Grand Master of Flowers
– D&D: ADVENTURES IN THE FORGOTTEN REALMS
Date Reviewed: July 16, 2021
Commander [EDH]: 3.25
Ratings are based on a 1 to 5 scale. 1 is bad. 3 is average. 5 is great.
Aside from the reference to Bahamut’s D&D lore, this card also reminds me of the way lots of martial arts movies have a small, unassuming (often older) guy who is actually an uber-black belt and beats up multiple opponents in flowing, acrobatic style. Except since it’s Bahamut, that guy is also a dragon god, and since we’re in Magic, that Keanu Reeves-style “bring it on” gesture in the art is also “please tell me you don’t have Settle the Wreckage”.

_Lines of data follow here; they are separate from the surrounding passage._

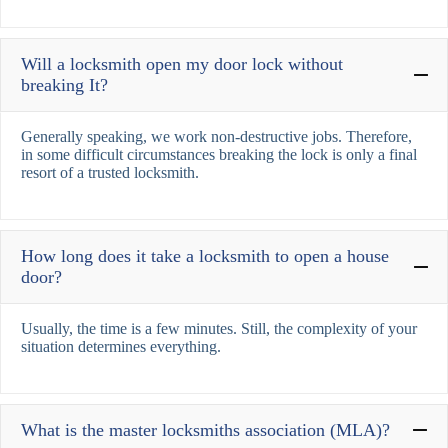
Will a locksmith open my door lock without
breaking It?
Generally speaking, we work non-destructive jobs. Therefore,
in some difficult circumstances breaking the lock is only a final
resort of a trusted locksmith.
How long does it take a locksmith to open a house
door?
Usually, the time is a few minutes. Still, the complexity of your
situation determines everything.
What is the master locksmiths association (MLA)?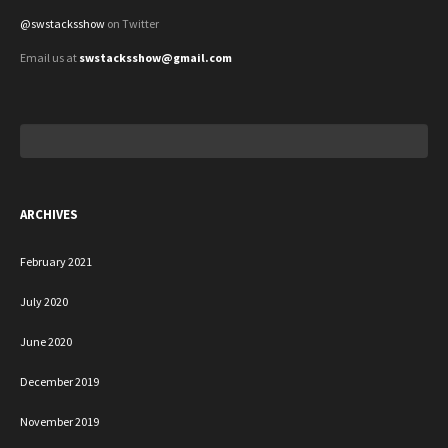
@swstacksshow
on Twitter
Email us at
swstacksshow@gmail.com
Search
for:
ARCHIVES
February 2021
July 2020
June 2020
December 2019
November 2019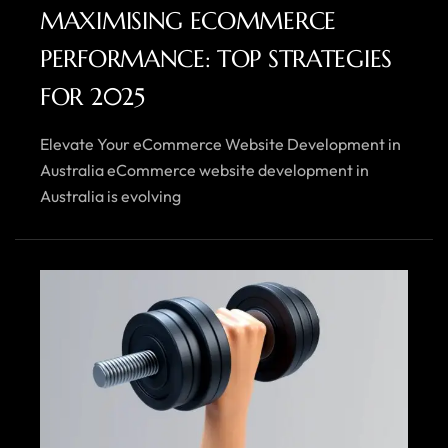
MAXIMISING ECOMMERCE
PERFORMANCE: TOP STRATEGIES
FOR 2025
Elevate Your eCommerce Website Development in
Australia eCommerce website development in
Australia is evolving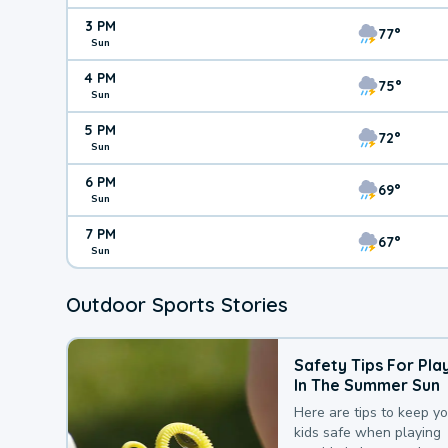
3 PM
77°
Sun
4 PM
75°
Sun
5 PM
72°
Sun
6 PM
69°
Sun
7 PM
67°
Sun
Outdoor Sports Stories
Safety Tips For Pla
In The Summer Sun
Here are tips to keep y
kids safe when playing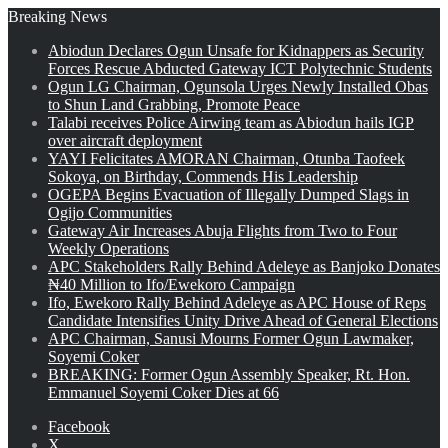
Breaking News
Abiodun Declares Ogun Unsafe for Kidnappers as Security
Forces Rescue Abducted Gateway ICT Polytechnic Students
Ogun LG Chairman, Ogunsola Urges Newly Installed Obas
to Shun Land Grabbing, Promote Peace
Talabi receives Police Airwing team as Abiodun hails IGP
over aircraft deployment
YAYI Felicitates AMORAN Chairman, Otunba Taofeek
Sokoya, on Birthday, Commends His Leadership
OGEPA Begins Evacuation of Illegally Dumped Slags in
Ogijo Communities
Gateway Air Increases Abuja Flights from Two to Four
Weekly Operations
APC Stakeholders Rally Behind Adeleye as Banjoko Donates
₦40 Million to Ifo/Ewekoro Campaign
Ifo, Ewekoro Rally Behind Adeleye as APC House of Reps
Candidate Intensifies Unity Drive Ahead of General Elections
APC Chairman, Sanusi Mourns Former Ogun Lawmaker,
Soyemi Coker
BREAKING: Former Ogun Assembly Speaker, Rt. Hon.
Emmanuel Soyemi Coker Dies at 66
Facebook
X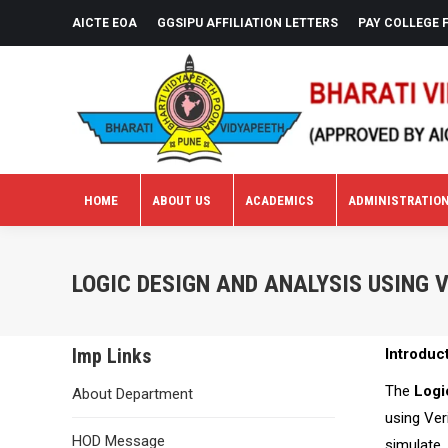
AICTE EOA
GGSIPU AFFILIATION LETTERS
PAY COLLEGE 
HOME
ABOUT US
ACADEMICS
ADMINISTRATIO
HOME
ABOUT US
ACADEMICS
ADMINISTRATIO
LOGIC DESIGN AND ANALYSIS USING 
Imp Links
Introduc
The
Logi
About Department
using Ver
HOD Message
simulate,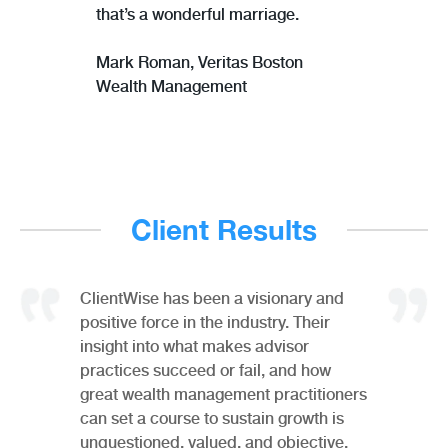
that’s a wonderful marriage.
Mark Roman,
Veritas Boston
Wealth Management
Client Results
ClientWise has been a visionary and
positive force in the industry. Their
insight into what makes advisor
practices succeed or fail, and how
great wealth management practitioners
can set a course to sustain growth is
unquestioned, valued, and objective.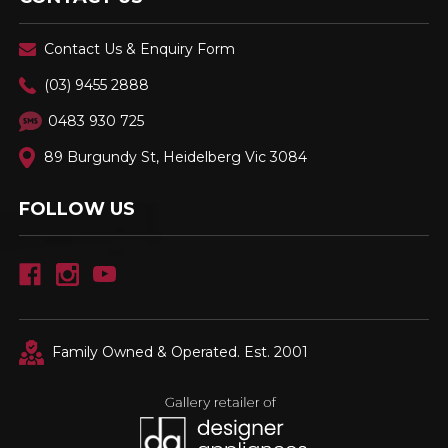
Contact Us & Enquiry Form
(03) 9455 2888
0483 930 725
89 Burgundy St, Heidelberg Vic 3084
FOLLOW US
Family Owned & Operated. Est. 2001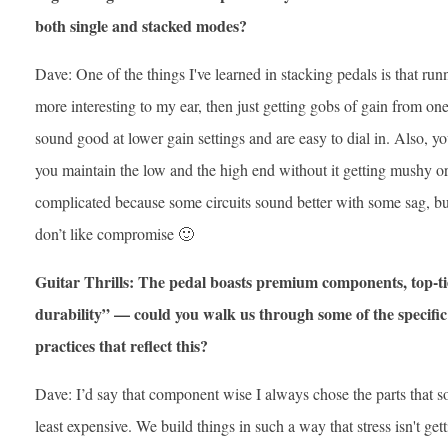
both single and stacked modes?
Dave: One of the things I've learned in stacking pedals is that run
more interesting to my ear, then just getting gobs of gain from one 
sound good at lower gain settings and are easy to dial in. Also, y
you maintain the low and the high end without it getting mushy or
complicated because some circuits sound better with some sag, but
don’t like compromise 🙂
Guitar Thrills: The pedal boasts premium components, top-ti
durability” — could you walk us through some of the specific 
practices that reflect this?
Dave: I’d say that component wise I always chose the parts that s
least expensive. We build things in such a way that stress isn't gett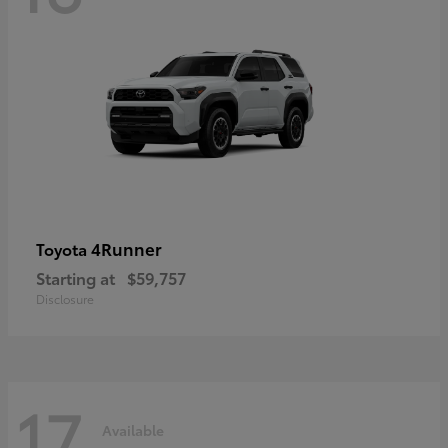
4Runner
Toyota
Starting at
$59,757
Disclosure
17
Available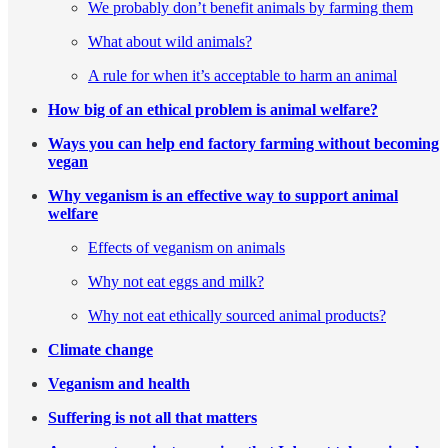
We probably don’t benefit animals by farming them
What about wild animals?
A rule for when it’s acceptable to harm an animal
How big of an ethical problem is animal welfare?
Ways you can help end factory farming without becoming
vegan
Why veganism is an effective way to support animal
welfare
Effects of veganism on animals
Why not eat eggs and milk?
Why not eat ethically sourced animal products?
Climate change
Veganism and health
Suffering is not all that matters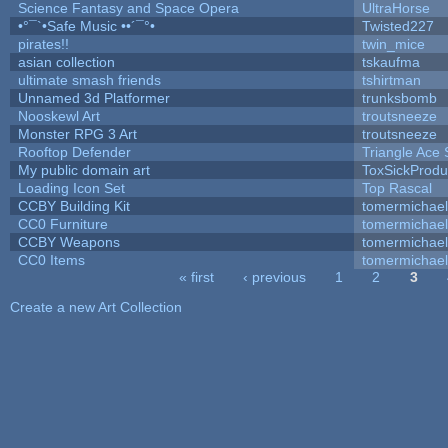
Science Fantasy and Space Opera
UltraHorse
•°¯`•Safe Music ••´¯°•
Twisted227
pirates!!
twin_mice
asian collection
tskaufma
ultimate smash friends
tshirtman
Unnamed 3d Platformer
trunksbomb
Nooskewl Art
troutsneeze
Monster RPG 3 Art
troutsneeze
Rooftop Defender
Triangle Ace 
My public domain art
ToxSickProduc
Loading Icon Set
Top Rascal
CCBY Building Kit
tomermichael
CC0 Furniture
tomermichael
CCBY Weapons
tomermichael
CC0 Items
tomermichael
« first
‹ previous
1
2
3
Pages
Create a new Art Collection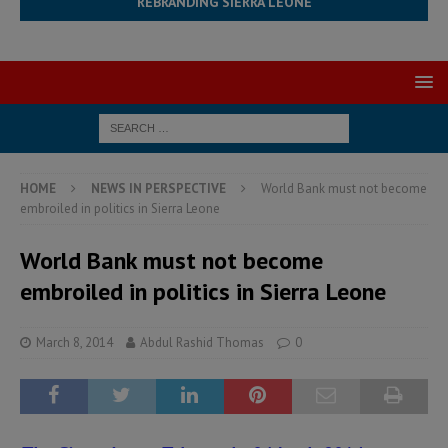
REBRANDING SIERRA LEONE
HOME
NEWS IN PERSPECTIVE
World Bank must not become
embroiled in politics in Sierra Leone
World Bank must not become
embroiled in politics in Sierra Leone
March 8, 2014
Abdul Rashid Thomas
0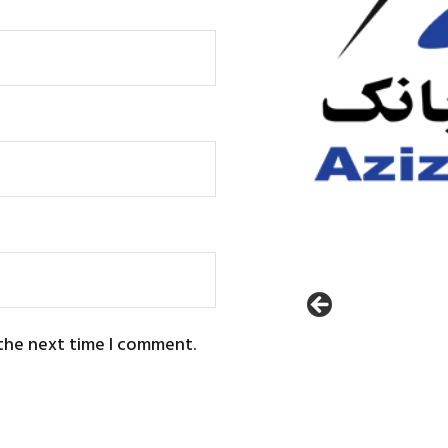
 the next time I comment.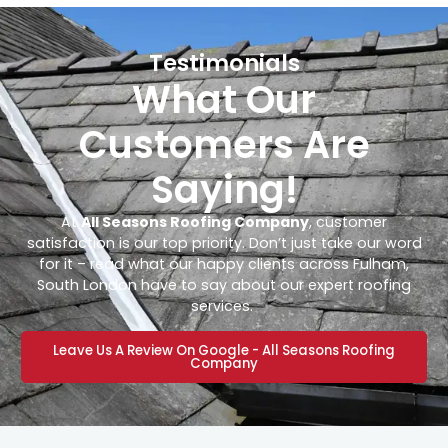
Testimonials
What Our
Customers Are
Saying!
At
All Seasons Roofing Company
, customer
satisfaction is our top priority. Don’t just take our word
for it – read what our happy clients across Fulham,
South London have to say about our expert roofing
services.
Leave Us A Review On Google - All Seasons Roofing
Company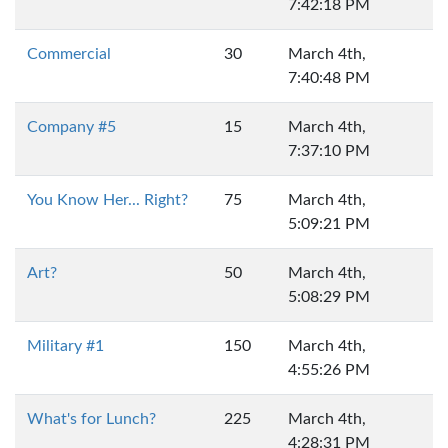
7:42:18 PM
Commercial
30
March 4th,
7:40:48 PM
Company #5
15
March 4th,
7:37:10 PM
You Know Her... Right?
75
March 4th,
5:09:21 PM
Art?
50
March 4th,
5:08:29 PM
Military #1
150
March 4th,
4:55:26 PM
What's for Lunch?
225
March 4th,
4:28:31 PM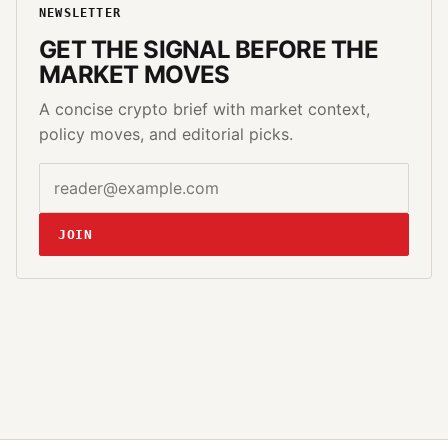
NEWSLETTER
GET THE SIGNAL BEFORE THE
MARKET MOVES
A concise crypto brief with market context,
policy moves, and editorial picks.
Email address
Website
JOIN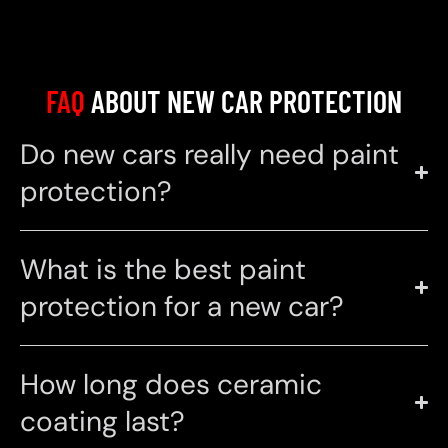
FAQ
ABOUT NEW CAR PROTECTION
Do new cars really need paint
protection?
What is the best paint
protection for a new car?
How long does ceramic
coating last?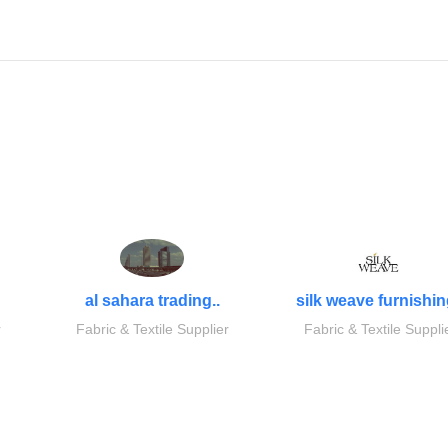
al sahara trading..
silk weave furnishin
r
Fabric & Textile Supplier
Fabric & Textile Suppli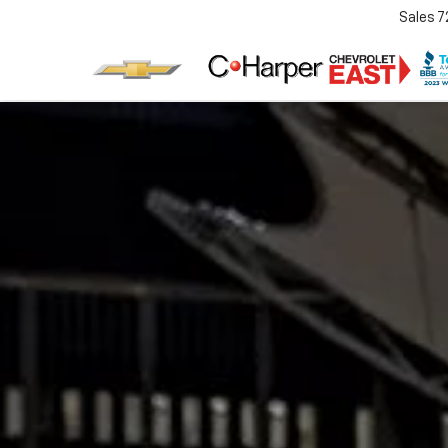
Sales
7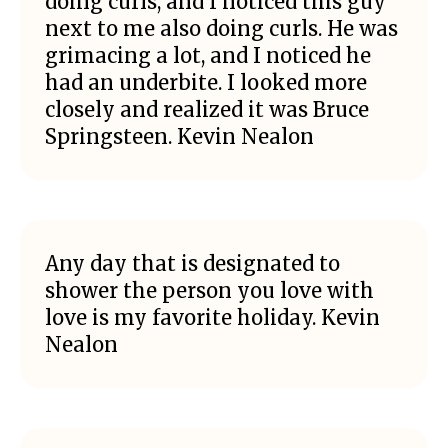
doing curls, and I noticed this guy
next to me also doing curls. He was
grimacing a lot, and I noticed he
had an underbite. I looked more
closely and realized it was Bruce
Springsteen. Kevin Nealon
Any day that is designated to
shower the person you love with
love is my favorite holiday. Kevin
Nealon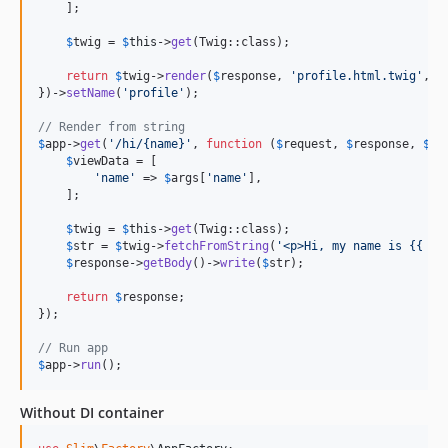
    ];

$
twig
 = 
$
this
->
get
(Twig::class);

return
$
twig
->
render
(
$
response
, 
'
profile.html.twig
'
, 
$
})->
setName
(
'
profile
'
);

// Render from string
$
app
->
get
(
'
/hi/{name}
'
, 
function
 (
$
request
, 
$
response
, 
$
ar
$
viewData
 = [

'
name
'
 => 
$
args
[
'
name
'
],

    ];

$
twig
 = 
$
this
->
get
(Twig::class);

$
str
 = 
$
twig
->
fetchFromString
(
'
<p>Hi, my name is {{ na
$
response
->
getBody
()->
write
(
$
str
);

return
$
response
;

});

// Run app
$
app
->
run
();
Without DI container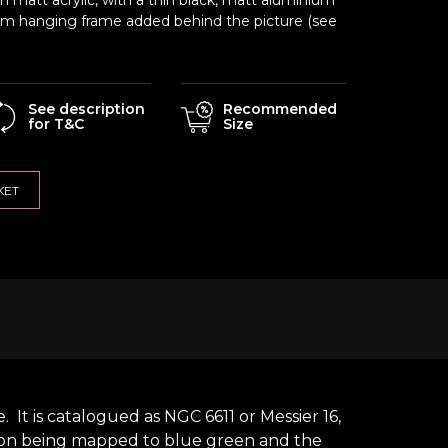
matt acrylic, with a thin black, matt aluminium
um hanging frame added behind the picture (see
See description
Recommended
for T&C
Size
KET
It is catalogued as NGC 6611 or Messier 16,
sion being mapped to blue green and the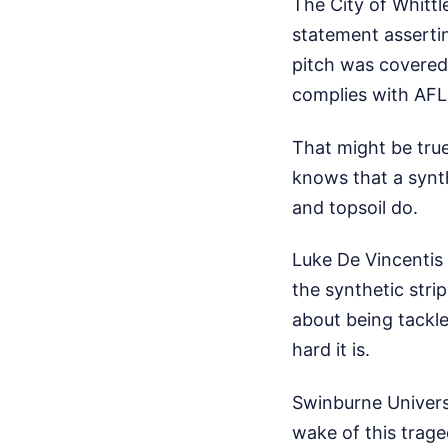
The City of Whittl
statement assertin
pitch was covered
complies with AFL 
That might be tru
knows that a synt
and topsoil do.
Luke De Vincentis
the synthetic stri
about being tackl
hard it is.
Swinburne Univers
wake of this trage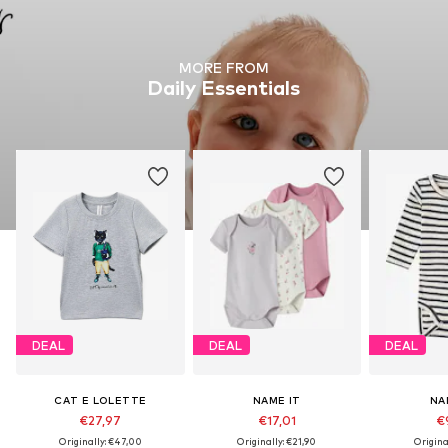
MORE FROM
Daily Essentials
DEAL
DEAL
DEAL
CAT E LOLETTE
NAME IT
NA
€27,97
€17,01
€
Originally: €47,00
Originally: €21,90
Origina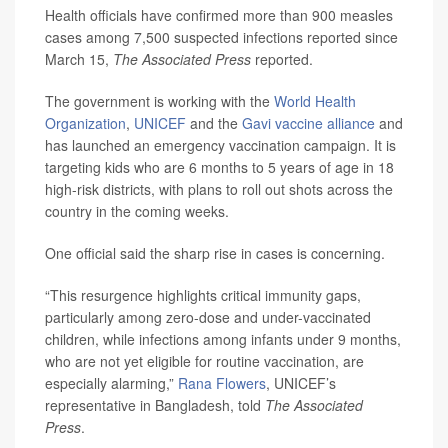
Health officials have confirmed more than 900 measles
cases among 7,500 suspected infections reported since
March 15,
The Associated Press
reported.
The government is working with the
World Health
Organization
,
UNICEF
and the
Gavi vaccine alliance
and
has launched an emergency vaccination campaign. It is
targeting kids who are 6 months to 5 years of age in 18
high-risk districts, with plans to roll out shots across the
country in the coming weeks.
One official said the sharp rise in cases is concerning.
“This resurgence highlights critical immunity gaps,
particularly among zero-dose and under-vaccinated
children, while infections among infants under 9 months,
who are not yet eligible for routine vaccination, are
especially alarming,”
Rana Flowers
, UNICEF’s
representative in Bangladesh, told
The Associated
Press
.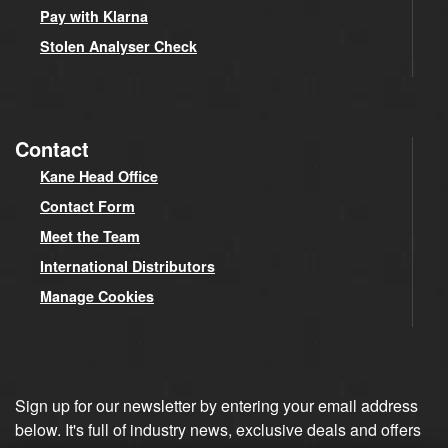
Pay with Klarna
Stolen Analyser Check
Contact
Kane Head Office
Contact Form
Meet the Team
International Distributors
Manage Cookies
Sign up for our newsletter by entering your email address
below. It's full of industry news, exclusive deals and offers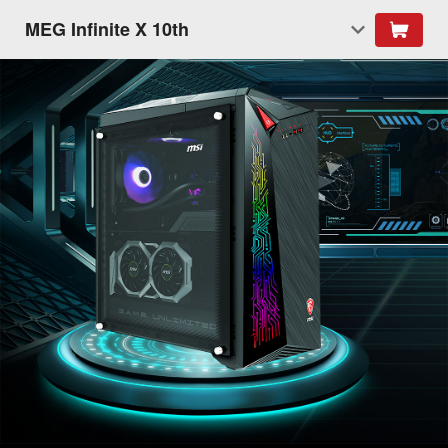
MEG Infinite X 10th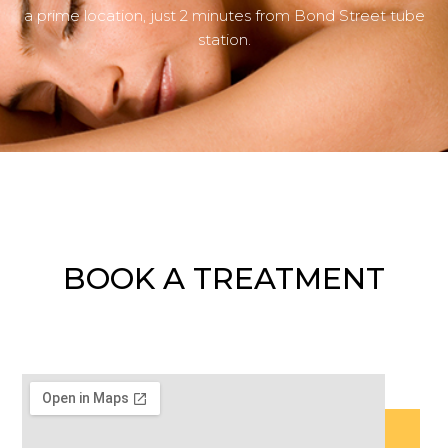
a prime location, just 2 minutes from Bond Street tube
station.
BOOK A TREATMENT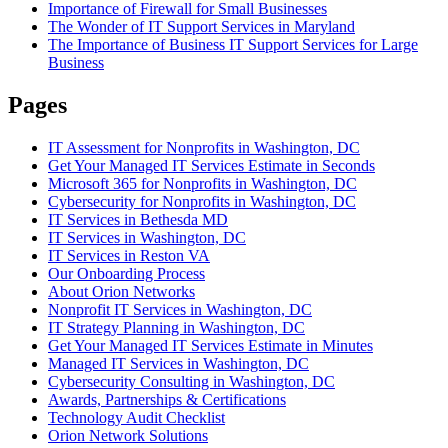
Importance of Firewall for Small Businesses
The Wonder of IT Support Services in Maryland
The Importance of Business IT Support Services for Large
Business
Pages
IT Assessment for Nonprofits in Washington, DC
Get Your Managed IT Services Estimate in Seconds
Microsoft 365 for Nonprofits in Washington, DC
Cybersecurity for Nonprofits in Washington, DC
IT Services in Bethesda MD
IT Services in Washington, DC
IT Services in Reston VA
Our Onboarding Process
About Orion Networks
Nonprofit IT Services in Washington, DC
IT Strategy Planning in Washington, DC
Get Your Managed IT Services Estimate in Minutes
Managed IT Services in Washington, DC
Cybersecurity Consulting in Washington, DC
Awards, Partnerships & Certifications
Technology Audit Checklist
Orion Network Solutions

It takes him a good number of turns to get to the point where he’s ready to go into Ip Man mode, but that’s not too bad when his abilities can potentially slow down attacks a lot and/or get him a lot of defenders. But just using the Monk of the Open Hand cards to block seems a little unimaginative to me. Note, for example, that Bahamut can return them from your graveyard to your hand as well, which means that the monks essentially can’t die (barring Tormod’s Cryptkeeper and the like). Does that sound like the kind of effect aggressive and midrange white decks always want, but don’t always get? It does to me.
As a general flavor note, the five planeswalkers in Adventures in the Forgotten Realms do not represent actual planeswalkers joining Magic lore, but characters whose abilities seemed best represented with the card type. Of course, they could change this if the characters are a hit, I suppose, and it might be fun to see Bahamut frolicking about on Ravnica or Amonkhet.
Speaking of Bahamut, here he is. Grand Master of Flowers is a reference to Bahamut’s tendency to stay “hidden” as a Perfectly Ordinary Human, only to turn into a dragon when it’s called for. Here, the trigger is 7 loyalty, and instead of a conventional ultimate, Grand Master of Flowers becomes a majestic dragon with great, big, long wings. And indestructible. While still retaining the ability to use his other loyalty abilities, but losing the ability to be attacked. (Ah, rules.)
Getting to 7 loyalty might take a bit. He does have two +1 abilities; one of them stops a creature from being able to attack him (or block), while the other tutors out a one-mana bodyguard who can grow by casting spells. Outside of proliferate or Doubling Season, there’s no “fast” way to get Grand Master of Flowers into his draconic majesty, so he needs to be protected for that long.
Given what you get, is it worth it? Maybe. I think Grand Master of Flowers slots into very particular decks; he’s a very specific puzzle to be solved, a ticking time bomb that can blow up hilariously if he has room to do his thing. But he does need to be protected beyond what he himself offers, and he’s not universally powerful. Still one of the set’s most oddly intriguing cards, and one I’m wanting to try and make work myself.